I was steamed, a tad, when the 2008 Academy Award for Foreign Language Film went to this as-yet-unseen Japanese film instead of to Israeli filmmaker Ari Folman's emotionally devastating, animated dirge Waltz With Bashir
. Folman's film is an unlikely candidate for an Oscar, to be sure. It deals with the gravest of human actions – and inactions – in a form that hasn't been done with as much raw, dramatic power at least since Isao Takahata's Grave of the Fireflies
in 1988 and, prior to that, Mori Masaki's horrifically moving Barefoot Gen
, an animated account of the aftermath of the Allied bombing of Hiroshima adapted from Keiji Nakazawa's long-running manga. I still believe, given the temper of the Middle East and Folman's striking use of powerfully nontraditional dramatic tropes, that Waltz With Bashir
should have walked off with the golden icon. But now, having finally watched the somber, death-and-comedy-haunted Departures
, I understand why Takita's gentle and comedically nuanced exercise in mourning won out over Folman's chaotically psychotherapeutic war story. Both films exude a funereal grace, and they also share a commonality in the sense that they approach the dead with equal parts grim humor and occasional ghastliness. But Departures
is a lyrical ode, with cello accompaniment, to finding one's place in life, even when it turns out to be, unexpectedly, amongst the dead.
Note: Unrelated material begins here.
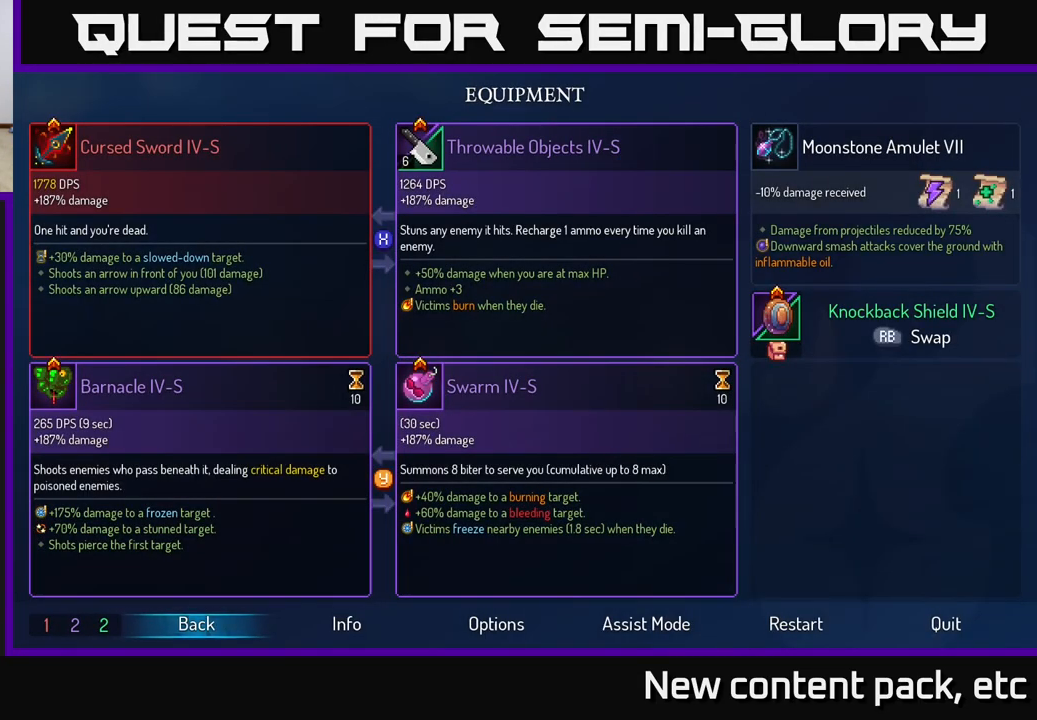
{"buttons": ["START"], "left_stick": "center", "right_stick": "center", "events": [[100, "B", "down"], [200, "B", "up"], [450, "START", "down"]]}
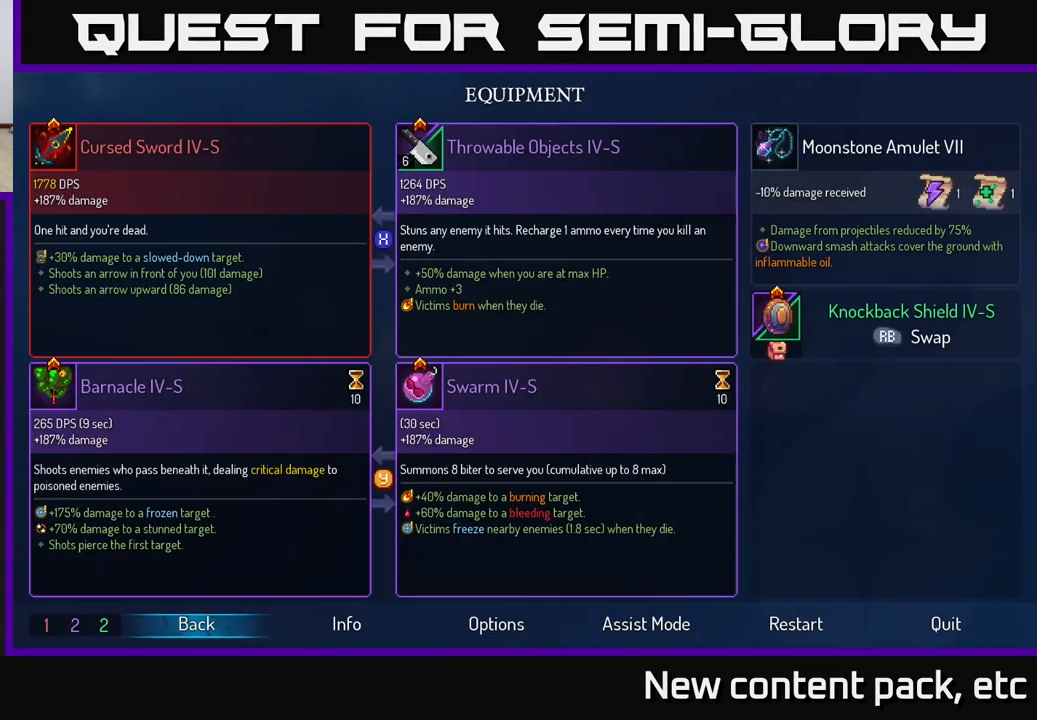
{"buttons": [], "left_stick": "center", "right_stick": "center", "events": [[83, "START", "up"], [300, "START", "down"], [383, "START", "up"]]}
Waltz With Bashir
is more concerned with the psychic fragmentation incurred by those lost in the fog of war. (That said, I still think Folman got the short end of the tombstone.) Motoki (Shall We Dance?
) is perfectly cast as Daigo Kobayashi, a thirtysomething cellist who suffers the artistic cataclysm of his orchestra's disbandment due to "sparse" audience attendance. Fortune favors the forlorn in Takita's film, and so Daigo and his loving and lovely wife, Mika (the equally fine Hirosue), head to the Japanese backwater where he grew up and where his deceased mother's house awaits. Once ensconced, Daigo spies a help-wanted advertisement in the local paper. The job is described vaguely as dealing with "departures," a word the frazzled cellist takes to mean he'll be working for a travel agency. This is not, literally, the case, however; the position is actually that of an assistant to the unsurprisingly wise local undertaker, Sasaki (the grizzled Yamazaki, of A Taxing Woman
). Daigo's actual responsibilities entail preparing the local decedents for their "casketing," a time-honored series of rituals involving much cleansing, both physical and spiritual. In dire financial straits, Daigo embarks on this new (and ancient) career path, although he's unable to admit the true nature of his new vocation to Mika. A particularly sublime – though, again, unsurprising – form of Japanese comic-drama ensues. Departures
isn't the dire redemption dredge you might think. Yamazaki's performance, in particular, feels like some wildly restrained creeky kind of genius, and the whole film is buoyed by a grimly wonderful cello-based score by Joe Hisaishi, of My Neighbor Totoro
and Studio Ghibli fame. The film's tone lies, appropriately, somewhere between life, death, and the inadvertent humor that comes from finally accepting the yin/yang perfection of both and getting on with what comes between.